Gönül taşla kırılmaz dedi derviş

“Gönül taşla kırılmaz” dedi derviş,Ya ses tonuyla kırılır, ya da söz tonuyla Bu söz, insan kalbinin sanıldığı kadar sert olmadığını; aksine en çok görünmeyen darbelerle incindiğini anlatır.

Gönül taşla kırılmaz dedi derviş
Gönül taşla kırılmaz dedi derviş

“Gönül taşla kırılmaz” dedi derviş,Ya ses tonuyla kırılır, ya da söz tonuyla…

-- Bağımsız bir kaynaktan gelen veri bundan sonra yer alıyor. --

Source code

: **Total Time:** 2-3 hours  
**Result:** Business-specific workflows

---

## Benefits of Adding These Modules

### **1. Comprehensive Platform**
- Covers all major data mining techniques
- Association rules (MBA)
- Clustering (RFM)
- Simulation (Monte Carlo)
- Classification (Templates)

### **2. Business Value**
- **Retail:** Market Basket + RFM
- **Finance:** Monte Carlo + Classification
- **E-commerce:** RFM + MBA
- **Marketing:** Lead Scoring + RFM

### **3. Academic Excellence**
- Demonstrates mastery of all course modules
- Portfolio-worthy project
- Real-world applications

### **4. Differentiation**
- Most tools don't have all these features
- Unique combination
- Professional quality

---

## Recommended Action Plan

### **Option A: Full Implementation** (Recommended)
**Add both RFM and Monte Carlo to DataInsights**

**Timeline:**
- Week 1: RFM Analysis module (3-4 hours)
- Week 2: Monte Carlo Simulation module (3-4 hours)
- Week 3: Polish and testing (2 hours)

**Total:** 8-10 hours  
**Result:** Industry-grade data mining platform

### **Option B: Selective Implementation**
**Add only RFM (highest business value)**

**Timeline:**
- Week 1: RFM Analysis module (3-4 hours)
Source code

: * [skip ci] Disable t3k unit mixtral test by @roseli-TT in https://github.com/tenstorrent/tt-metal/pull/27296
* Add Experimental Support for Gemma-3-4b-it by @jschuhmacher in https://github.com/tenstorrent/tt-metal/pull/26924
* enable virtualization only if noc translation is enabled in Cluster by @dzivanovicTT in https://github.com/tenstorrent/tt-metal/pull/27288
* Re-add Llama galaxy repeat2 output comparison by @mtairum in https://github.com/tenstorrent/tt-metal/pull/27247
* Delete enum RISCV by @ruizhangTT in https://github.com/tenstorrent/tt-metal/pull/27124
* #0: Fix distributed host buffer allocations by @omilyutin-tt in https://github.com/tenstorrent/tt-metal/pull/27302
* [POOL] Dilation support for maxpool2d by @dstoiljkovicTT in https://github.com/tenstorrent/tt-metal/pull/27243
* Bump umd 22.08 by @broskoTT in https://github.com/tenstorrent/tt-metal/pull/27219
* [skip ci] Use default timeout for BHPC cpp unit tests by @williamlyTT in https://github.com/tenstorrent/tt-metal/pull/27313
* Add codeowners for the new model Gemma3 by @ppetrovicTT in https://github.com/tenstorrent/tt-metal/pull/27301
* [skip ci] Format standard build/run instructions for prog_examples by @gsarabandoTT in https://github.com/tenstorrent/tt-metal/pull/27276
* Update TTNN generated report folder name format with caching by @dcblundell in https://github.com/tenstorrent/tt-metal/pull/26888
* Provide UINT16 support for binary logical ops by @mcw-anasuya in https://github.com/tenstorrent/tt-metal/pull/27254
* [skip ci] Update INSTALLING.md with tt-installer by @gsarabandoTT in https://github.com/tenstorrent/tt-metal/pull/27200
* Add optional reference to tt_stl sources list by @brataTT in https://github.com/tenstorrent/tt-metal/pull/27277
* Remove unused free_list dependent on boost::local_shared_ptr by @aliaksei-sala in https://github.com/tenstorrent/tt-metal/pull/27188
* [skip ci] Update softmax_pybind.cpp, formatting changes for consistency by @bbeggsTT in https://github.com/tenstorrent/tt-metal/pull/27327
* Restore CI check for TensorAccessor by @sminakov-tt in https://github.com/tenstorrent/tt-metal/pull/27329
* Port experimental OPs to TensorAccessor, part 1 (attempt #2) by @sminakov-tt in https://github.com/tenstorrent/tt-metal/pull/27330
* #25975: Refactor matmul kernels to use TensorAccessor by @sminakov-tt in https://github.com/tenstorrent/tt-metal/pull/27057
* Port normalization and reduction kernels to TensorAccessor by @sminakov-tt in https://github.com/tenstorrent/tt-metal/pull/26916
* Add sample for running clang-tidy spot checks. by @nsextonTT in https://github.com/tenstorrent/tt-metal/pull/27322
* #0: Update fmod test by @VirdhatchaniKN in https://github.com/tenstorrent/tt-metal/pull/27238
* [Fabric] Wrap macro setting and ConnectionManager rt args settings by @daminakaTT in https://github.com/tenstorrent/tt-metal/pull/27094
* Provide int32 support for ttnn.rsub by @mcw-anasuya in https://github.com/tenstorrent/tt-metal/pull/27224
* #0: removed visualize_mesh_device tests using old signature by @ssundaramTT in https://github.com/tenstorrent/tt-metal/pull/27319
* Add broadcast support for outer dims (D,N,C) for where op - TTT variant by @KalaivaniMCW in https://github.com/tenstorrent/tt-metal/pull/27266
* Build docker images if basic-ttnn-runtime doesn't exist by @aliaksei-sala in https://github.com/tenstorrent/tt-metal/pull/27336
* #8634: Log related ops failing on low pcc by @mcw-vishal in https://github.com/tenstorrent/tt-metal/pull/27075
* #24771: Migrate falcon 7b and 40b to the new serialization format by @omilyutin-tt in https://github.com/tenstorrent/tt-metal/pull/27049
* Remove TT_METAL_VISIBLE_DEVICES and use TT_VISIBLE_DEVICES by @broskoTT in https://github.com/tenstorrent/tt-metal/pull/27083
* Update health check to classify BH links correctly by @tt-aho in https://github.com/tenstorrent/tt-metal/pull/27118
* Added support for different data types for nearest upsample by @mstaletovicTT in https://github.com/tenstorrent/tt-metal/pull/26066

İnsan, sandığından çok daha hassas bir varlıktır. Bedeni güçlü, iradesi dirençli olabilir; fakat gönlü, en ince dokunuşlarla bile sarsılabilir. Dervişin hikmetle söylediği bu söz, asırlardır kulaktan kulağa dolaşır: Gönül taşla kırılmaz. Çünkü gönül, maddi darbelerden ziyade manevî incinmelere açıktır. Onu asıl yaralayan; yükselen bir ses, sertleşen bir ton, düşünülmeden söylenen bir kelimedir.

Taş, yalnızca bedene zarar verir; iz bırakır, sonra geçer. Oysa söz, kalbe değdi mi izi kalır. İnsan çoğu zaman kendisine atılan taşı unutur ama kendisine yöneltilen küçümseyici bir bakışı, alaycı bir sesi, incitici bir cümleyi kolay kolay unutamaz. Çünkü söz, doğrudan gönle ulaşır. Tonuyla merhamet taşıyorsa şifa olur, öfke taşıyorsa yara açar.

Ses tonu, insanın iç dünyasının aynasıdır. Aynı kelime, yumuşak bir sesle söylendiğinde teselli olurken, sert bir tonla söylendiğinde gönlü paramparça edebilir. Bu yüzden dervişler, edebi yalnızca sözde değil, seste de aramışlardır. Onlar bilir ki ses, niyetin elçisidir; kalpte ne varsa dudaklardan önce sese yansır.

Sözün tonu ise insanın ahlakını ele verir. Haklı olmak, her zaman incitmeden konuşmayı başaramayanların sığınağıdır. Oysa hikmet ehli bilir: Haklı olmak değil, hakikati incitmeden söyleyebilmek erdemdir. Bir gönlü kazanmak, bin tartışmayı kazanmaktan daha değerlidir. Çünkü gönül kırıldı mı, doğrular bile yarım kalır.

Gönül incitmek, bazen farkında olmadan yapılan bir hatadır. Kimi zaman aceleyle, kimi zaman yorgunlukla, kimi zaman da öfkenin sisinde söylenen sözler, karşımızdakinin kalbinde derin çatlaklar oluşturur. Bu çatlaklar görünmez; ama insanın içine sessizce yerleşir. Sonra mesafe olur, soğukluk olur, suskunluk olur.

Bu yüzden dervişler susmayı da konuşmak kadar kıymetli görmüşlerdir. Her söz söylenmek zorunda değildir; her düşünce dile gelmek mecburiyetinde değildir. Söz, gönül süzgecinden geçmeden ağızdan çıkmamalıdır. Çünkü bir kez çıktı mı, geri dönüşü yoktur.

Sonuçta insan, en çok sevdiklerinin sesinden incinir. Yabancının taşı acıtır; ama yakının sözü yakar. İşte bu yüzden, kalbe en yakın olanlara karşı en dikkatli olunmalıdır. Merhametli bir ton, güzel seçilmiş bir kelime, bazen bir ömrü onarır.

Dervişin sözü boşuna değildir: Gönül taşla kırılmaz. Gönül, sesle ve sözle kırılır. O halde insan, önce sesini terbiye etmeli, sonra sözünü güzelleştirmelidir. Çünkü gönül yapmak, taş kırmaktan daha zor; ama çok daha değerlidir.